** Text section **
▶

As those of ordinary skill in the art will appreciate, the energy level of
a typical speech signal is highly unstationary over time. At the same
time, each frame of a G.723.1 bit stream represents only 30 milliseconds
of a speech signal. Consequently, it has been determined that an energy
level comparison between discrete frames of multiple G.723.1 bit streams
is unlikely to accurately reflect the real difference between the
underlying energy levels.
Recognizing this non-stationary behavior, the present invention
beneficially compares short-term averages of speech over time, rather than
comparing individual 30 millisecond blocks of speech at a time. To do so,
the invention preferably applies a first order infinite impulse response
(IIR) filter to the frame gain of each G.723.1 bit stream and compares the
outputs of the respective filters. A first order IIR filter works with
minimal delay and provides a reliable output. In this regard, experimental
results establish that a geometric forgetting factor, or decay factor, of
0.93 in the first order IIR will result in a robust algorithm that will
allow an accurate, ongoing comparison between loudness associated with
multiple G.723.1 bit streams.
Given this short-term average frame gain for a given bit stream, the
present invention then compares that gain to the short-term average frame
gain associated with the bit stream currently selected as representing the
"loudest" speech signal. Generally speaking, if the invention determines
that the short-term average frame gain for the incoming bit stream is
greater than the short-term average frame gain of the currently selected
bit stream, then the invention substitutes the incoming bit stream as the
new currently selected output bit stream. Because G.723.1 operates in
units of frames, the invention preferably switches from one selected
output bit stream to another at a frame boundary.

◀

** What you need to do **
Copy the part of the text on G.723.1 speech loudness from "Recognizing this non-stationary" to "G.723.1 bit streams." word for word.

** Data excerpts **
▶

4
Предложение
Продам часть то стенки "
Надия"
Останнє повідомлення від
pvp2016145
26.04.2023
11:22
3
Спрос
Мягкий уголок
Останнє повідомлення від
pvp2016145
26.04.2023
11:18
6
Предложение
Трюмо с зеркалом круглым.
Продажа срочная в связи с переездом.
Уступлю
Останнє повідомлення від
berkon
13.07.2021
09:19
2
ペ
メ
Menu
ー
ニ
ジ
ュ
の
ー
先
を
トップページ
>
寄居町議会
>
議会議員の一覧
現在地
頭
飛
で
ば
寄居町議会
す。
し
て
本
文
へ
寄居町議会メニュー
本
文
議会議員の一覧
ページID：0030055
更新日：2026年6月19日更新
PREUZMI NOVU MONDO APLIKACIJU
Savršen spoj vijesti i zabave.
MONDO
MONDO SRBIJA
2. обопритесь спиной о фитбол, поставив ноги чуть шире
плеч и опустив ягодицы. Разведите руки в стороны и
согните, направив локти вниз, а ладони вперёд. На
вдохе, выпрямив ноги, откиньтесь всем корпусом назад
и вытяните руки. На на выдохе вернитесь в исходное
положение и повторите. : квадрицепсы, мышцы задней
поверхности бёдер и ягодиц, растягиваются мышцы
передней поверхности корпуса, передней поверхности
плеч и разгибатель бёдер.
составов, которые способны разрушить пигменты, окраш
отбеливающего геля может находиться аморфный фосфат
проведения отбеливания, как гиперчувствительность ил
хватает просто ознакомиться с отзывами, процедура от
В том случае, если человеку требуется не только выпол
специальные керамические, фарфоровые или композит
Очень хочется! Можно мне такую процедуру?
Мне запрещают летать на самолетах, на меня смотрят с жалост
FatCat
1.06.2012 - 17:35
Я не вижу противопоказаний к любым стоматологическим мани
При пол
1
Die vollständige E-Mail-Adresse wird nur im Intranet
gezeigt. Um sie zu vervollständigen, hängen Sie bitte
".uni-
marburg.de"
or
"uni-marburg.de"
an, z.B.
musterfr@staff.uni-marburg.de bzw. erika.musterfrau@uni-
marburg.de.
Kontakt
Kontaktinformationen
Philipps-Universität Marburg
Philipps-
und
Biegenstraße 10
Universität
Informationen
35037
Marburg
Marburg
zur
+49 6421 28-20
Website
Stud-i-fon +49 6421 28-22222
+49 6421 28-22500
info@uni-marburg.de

◀

** Response area **
Recognizing this non-stationary behavior, the present invention
beneficially compares short-term averages of speech over time, rather than
comparing individual 30 millisecond blocks of speech at a time. To do so,
the invention preferably applies a first order infinite impulse response
(IIR) filter to the frame gain of each G.723.1 bit stream and compares the
outputs of the respective filters. A first order IIR filter works with
minimal delay and provides a reliable output. In this regard, experimental
results establish that a geometric forgetting factor, or decay factor, of
0.93 in the first order IIR will result in a robust algorithm that will
allow an accurate, ongoing comparison between loudness associated with
multiple G.723.1 bit streams.